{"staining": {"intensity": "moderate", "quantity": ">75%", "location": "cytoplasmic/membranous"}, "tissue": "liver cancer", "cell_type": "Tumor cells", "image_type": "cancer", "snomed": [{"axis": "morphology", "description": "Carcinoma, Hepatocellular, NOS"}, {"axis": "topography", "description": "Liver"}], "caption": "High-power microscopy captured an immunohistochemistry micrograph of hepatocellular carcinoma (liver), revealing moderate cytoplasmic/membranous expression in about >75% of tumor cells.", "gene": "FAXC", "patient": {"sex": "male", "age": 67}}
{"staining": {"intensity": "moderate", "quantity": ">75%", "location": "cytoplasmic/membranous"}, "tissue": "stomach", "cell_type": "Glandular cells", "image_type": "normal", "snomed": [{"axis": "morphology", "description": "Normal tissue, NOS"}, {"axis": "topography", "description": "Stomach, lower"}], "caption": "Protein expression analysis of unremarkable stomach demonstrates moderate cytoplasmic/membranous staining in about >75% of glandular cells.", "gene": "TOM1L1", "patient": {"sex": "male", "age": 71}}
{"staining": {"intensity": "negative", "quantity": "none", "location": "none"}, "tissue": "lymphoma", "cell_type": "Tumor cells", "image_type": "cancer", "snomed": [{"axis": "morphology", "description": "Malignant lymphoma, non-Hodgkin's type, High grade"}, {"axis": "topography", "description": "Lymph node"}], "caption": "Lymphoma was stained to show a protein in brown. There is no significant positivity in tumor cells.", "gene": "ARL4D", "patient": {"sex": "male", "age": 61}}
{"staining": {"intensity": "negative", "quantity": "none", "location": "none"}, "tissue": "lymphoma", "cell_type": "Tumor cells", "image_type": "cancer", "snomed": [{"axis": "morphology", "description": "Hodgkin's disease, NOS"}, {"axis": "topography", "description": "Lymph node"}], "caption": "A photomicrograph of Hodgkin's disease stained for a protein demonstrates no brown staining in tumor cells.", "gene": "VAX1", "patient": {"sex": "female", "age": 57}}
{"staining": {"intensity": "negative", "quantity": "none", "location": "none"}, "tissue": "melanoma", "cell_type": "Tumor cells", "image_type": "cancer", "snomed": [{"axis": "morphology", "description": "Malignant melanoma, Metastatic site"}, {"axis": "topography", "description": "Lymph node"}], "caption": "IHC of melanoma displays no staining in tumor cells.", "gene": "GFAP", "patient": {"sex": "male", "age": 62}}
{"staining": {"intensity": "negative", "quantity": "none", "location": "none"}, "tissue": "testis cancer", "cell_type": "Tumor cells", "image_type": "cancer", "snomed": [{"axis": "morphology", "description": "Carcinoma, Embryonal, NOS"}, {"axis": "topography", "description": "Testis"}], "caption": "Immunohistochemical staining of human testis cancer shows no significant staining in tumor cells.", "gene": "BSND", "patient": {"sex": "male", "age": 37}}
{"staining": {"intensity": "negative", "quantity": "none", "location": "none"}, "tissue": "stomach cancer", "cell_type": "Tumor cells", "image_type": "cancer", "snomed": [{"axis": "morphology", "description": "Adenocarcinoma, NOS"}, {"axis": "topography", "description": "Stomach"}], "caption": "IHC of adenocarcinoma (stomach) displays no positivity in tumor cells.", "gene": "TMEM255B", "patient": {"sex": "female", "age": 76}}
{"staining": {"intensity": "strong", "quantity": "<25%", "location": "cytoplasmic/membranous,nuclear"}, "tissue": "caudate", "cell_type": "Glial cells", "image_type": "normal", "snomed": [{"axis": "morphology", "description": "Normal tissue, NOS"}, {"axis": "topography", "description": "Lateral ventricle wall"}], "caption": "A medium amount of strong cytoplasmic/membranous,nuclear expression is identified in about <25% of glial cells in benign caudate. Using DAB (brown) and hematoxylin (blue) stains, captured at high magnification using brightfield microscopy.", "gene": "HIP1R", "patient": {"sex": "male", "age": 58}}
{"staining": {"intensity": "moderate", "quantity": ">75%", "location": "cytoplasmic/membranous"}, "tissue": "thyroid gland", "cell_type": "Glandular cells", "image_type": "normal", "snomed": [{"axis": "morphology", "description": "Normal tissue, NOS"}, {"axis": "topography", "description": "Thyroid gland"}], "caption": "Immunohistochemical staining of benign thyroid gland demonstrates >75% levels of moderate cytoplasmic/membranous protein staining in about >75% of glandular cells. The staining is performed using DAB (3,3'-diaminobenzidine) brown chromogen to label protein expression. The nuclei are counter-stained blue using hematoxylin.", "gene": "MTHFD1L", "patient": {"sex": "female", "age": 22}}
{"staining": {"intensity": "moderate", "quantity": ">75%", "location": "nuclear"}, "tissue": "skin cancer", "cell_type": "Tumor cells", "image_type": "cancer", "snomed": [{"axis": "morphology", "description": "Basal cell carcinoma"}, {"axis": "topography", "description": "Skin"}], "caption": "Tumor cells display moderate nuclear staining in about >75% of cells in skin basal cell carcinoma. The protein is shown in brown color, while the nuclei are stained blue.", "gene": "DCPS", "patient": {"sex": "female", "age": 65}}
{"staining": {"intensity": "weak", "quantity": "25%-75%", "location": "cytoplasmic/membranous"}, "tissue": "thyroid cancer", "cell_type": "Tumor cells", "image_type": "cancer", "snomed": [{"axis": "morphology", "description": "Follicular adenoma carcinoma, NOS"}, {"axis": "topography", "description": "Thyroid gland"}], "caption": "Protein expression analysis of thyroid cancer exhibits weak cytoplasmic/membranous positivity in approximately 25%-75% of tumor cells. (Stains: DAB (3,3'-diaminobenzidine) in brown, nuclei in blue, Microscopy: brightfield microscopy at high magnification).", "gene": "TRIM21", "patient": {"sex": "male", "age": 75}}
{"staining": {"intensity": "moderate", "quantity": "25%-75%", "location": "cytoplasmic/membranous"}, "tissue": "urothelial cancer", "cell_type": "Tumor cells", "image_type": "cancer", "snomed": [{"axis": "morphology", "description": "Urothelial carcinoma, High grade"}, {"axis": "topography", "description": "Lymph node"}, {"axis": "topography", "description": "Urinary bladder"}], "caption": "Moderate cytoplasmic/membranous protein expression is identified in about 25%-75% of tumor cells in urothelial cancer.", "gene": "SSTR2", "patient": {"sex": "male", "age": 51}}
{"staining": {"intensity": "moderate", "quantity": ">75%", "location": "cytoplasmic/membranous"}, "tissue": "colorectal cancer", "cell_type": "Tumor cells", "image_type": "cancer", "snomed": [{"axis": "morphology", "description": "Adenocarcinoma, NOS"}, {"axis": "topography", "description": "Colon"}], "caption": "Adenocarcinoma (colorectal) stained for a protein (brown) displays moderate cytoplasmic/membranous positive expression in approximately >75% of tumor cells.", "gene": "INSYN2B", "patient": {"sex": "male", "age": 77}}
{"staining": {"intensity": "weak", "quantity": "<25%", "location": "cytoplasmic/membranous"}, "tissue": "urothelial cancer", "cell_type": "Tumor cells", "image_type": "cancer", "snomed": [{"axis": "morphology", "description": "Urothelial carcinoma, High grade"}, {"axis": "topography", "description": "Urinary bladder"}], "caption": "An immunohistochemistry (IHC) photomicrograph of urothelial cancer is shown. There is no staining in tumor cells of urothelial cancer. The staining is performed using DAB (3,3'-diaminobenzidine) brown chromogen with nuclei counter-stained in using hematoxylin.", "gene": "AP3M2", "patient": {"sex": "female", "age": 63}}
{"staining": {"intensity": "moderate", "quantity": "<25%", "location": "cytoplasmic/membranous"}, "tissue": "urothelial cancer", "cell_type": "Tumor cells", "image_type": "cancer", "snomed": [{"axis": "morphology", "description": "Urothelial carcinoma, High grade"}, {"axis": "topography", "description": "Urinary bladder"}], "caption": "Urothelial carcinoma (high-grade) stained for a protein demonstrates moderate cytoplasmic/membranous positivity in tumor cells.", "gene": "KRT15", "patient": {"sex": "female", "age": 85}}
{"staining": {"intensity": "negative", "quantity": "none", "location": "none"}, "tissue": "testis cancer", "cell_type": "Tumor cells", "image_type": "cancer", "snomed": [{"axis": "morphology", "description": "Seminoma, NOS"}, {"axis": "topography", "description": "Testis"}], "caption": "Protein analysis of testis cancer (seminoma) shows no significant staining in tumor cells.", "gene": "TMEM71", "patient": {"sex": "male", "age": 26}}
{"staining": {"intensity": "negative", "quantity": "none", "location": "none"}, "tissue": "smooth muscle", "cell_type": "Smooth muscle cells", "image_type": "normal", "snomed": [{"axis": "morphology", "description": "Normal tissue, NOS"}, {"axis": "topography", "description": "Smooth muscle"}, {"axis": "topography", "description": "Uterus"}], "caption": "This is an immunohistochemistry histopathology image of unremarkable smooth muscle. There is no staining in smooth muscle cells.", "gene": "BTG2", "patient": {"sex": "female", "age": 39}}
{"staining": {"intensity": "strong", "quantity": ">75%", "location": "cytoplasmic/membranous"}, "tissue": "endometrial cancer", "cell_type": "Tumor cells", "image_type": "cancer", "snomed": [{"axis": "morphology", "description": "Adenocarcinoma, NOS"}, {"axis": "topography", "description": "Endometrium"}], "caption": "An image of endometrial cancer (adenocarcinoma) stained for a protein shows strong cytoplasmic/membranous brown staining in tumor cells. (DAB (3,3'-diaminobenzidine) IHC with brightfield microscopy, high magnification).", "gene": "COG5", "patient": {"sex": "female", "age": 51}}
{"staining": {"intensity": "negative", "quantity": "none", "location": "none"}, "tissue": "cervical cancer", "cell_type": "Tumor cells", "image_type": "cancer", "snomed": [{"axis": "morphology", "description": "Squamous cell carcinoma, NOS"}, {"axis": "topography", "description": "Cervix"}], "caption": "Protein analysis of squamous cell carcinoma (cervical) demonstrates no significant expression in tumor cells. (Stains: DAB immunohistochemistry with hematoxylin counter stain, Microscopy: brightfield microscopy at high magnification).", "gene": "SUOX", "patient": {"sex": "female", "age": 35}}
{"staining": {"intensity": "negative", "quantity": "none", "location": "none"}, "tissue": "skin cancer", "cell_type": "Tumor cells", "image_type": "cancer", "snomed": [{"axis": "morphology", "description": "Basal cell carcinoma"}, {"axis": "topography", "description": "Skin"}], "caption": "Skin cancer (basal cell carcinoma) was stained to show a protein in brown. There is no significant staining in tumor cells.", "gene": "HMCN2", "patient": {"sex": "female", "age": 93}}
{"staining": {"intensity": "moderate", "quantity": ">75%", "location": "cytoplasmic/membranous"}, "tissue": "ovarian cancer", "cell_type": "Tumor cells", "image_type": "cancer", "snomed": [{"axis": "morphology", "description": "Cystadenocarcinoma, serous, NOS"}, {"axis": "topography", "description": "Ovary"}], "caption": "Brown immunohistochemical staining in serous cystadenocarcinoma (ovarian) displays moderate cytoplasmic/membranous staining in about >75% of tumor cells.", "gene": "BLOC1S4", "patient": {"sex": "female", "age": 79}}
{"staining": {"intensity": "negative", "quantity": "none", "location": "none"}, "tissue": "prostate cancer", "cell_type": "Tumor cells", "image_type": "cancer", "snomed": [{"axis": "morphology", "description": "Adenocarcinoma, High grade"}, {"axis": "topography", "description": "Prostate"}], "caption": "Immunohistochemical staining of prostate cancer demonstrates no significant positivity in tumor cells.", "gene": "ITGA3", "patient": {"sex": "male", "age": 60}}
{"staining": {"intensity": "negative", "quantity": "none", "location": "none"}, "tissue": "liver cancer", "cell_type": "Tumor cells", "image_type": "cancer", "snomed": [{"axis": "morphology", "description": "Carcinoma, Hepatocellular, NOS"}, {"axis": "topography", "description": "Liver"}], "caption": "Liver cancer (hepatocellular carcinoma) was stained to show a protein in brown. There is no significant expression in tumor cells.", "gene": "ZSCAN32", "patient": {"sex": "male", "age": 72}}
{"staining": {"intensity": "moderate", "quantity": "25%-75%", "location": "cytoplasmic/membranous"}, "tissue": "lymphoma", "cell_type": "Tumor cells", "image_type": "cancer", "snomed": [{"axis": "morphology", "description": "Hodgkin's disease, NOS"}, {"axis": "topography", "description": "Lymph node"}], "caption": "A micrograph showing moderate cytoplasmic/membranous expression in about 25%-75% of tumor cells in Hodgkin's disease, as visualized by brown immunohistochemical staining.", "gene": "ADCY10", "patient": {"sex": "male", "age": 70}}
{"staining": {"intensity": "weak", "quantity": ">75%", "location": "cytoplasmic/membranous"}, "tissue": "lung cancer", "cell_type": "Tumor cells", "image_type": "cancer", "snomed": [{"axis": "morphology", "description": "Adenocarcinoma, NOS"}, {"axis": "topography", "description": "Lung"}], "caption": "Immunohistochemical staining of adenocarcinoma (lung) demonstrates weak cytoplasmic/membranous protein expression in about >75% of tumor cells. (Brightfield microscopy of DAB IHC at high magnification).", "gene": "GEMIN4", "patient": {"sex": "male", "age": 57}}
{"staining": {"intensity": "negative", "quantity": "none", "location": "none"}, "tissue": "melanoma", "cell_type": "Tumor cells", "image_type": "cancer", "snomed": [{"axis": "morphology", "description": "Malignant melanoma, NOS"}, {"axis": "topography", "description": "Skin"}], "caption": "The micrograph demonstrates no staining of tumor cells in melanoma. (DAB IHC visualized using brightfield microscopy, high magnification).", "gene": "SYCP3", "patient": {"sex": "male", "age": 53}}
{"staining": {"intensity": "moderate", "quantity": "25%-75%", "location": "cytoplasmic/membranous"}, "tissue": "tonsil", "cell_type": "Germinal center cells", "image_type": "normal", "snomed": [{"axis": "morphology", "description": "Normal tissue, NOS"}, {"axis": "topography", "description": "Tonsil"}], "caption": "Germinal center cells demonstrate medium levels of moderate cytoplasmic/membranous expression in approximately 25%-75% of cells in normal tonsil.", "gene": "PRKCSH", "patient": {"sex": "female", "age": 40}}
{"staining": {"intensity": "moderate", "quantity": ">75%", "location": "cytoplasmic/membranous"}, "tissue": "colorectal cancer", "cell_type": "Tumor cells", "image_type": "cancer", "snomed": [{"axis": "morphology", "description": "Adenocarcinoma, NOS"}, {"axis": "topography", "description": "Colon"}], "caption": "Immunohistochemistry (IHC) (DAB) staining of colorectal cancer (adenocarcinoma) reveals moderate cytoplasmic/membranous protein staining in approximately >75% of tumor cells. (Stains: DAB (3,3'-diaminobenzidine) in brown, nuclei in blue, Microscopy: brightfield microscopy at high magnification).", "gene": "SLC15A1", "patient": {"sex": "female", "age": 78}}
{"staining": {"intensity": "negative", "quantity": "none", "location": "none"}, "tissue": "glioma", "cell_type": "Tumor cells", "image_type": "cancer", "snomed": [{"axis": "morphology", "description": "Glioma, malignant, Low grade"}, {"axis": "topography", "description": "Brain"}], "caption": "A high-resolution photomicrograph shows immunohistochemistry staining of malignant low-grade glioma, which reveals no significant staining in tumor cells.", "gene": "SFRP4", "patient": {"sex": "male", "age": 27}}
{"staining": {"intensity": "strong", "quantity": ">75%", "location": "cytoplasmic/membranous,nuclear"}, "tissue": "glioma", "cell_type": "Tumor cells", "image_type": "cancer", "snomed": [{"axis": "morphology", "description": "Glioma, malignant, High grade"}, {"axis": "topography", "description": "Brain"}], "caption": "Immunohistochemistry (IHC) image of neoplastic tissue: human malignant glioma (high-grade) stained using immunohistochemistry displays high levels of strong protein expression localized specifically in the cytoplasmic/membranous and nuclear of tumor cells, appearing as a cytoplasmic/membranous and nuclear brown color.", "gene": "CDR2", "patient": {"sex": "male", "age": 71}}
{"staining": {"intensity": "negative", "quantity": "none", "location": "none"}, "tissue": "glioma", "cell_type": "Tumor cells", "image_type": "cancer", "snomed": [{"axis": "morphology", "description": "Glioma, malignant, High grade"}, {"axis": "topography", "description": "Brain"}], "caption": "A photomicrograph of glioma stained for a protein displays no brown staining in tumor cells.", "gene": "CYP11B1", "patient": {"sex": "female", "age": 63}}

## What is being asked
Taking the entries above, write out exactly each line from the one holding "micrograph demonstrates no" to the one holding "(IHC) (DAB) staining", both included, and stop there.

## Solution
{"staining": {"intensity": "negative", "quantity": "none", "location": "none"}, "tissue": "melanoma", "cell_type": "Tumor cells", "image_type": "cancer", "snomed": [{"axis": "morphology", "description": "Malignant melanoma, NOS"}, {"axis": "topography", "description": "Skin"}], "caption": "The micrograph demonstrates no staining of tumor cells in melanoma. (DAB IHC visualized using brightfield microscopy, high magnification).", "gene": "SYCP3", "patient": {"sex": "male", "age": 53}}
{"staining": {"intensity": "moderate", "quantity": "25%-75%", "location": "cytoplasmic/membranous"}, "tissue": "tonsil", "cell_type": "Germinal center cells", "image_type": "normal", "snomed": [{"axis": "morphology", "description": "Normal tissue, NOS"}, {"axis": "topography", "description": "Tonsil"}], "caption": "Germinal center cells demonstrate medium levels of moderate cytoplasmic/membranous expression in approximately 25%-75% of cells in normal tonsil.", "gene": "PRKCSH", "patient": {"sex": "female", "age": 40}}
{"staining": {"intensity": "moderate", "quantity": ">75%", "location": "cytoplasmic/membranous"}, "tissue": "colorectal cancer", "cell_type": "Tumor cells", "image_type": "cancer", "snomed": [{"axis": "morphology", "description": "Adenocarcinoma, NOS"}, {"axis": "topography", "description": "Colon"}], "caption": "Immunohistochemistry (IHC) (DAB) staining of colorectal cancer (adenocarcinoma) reveals moderate cytoplasmic/membranous protein staining in approximately >75% of tumor cells. (Stains: DAB (3,3'-diaminobenzidine) in brown, nuclei in blue, Microscopy: brightfield microscopy at high magnification).", "gene": "SLC15A1", "patient": {"sex": "female", "age": 78}}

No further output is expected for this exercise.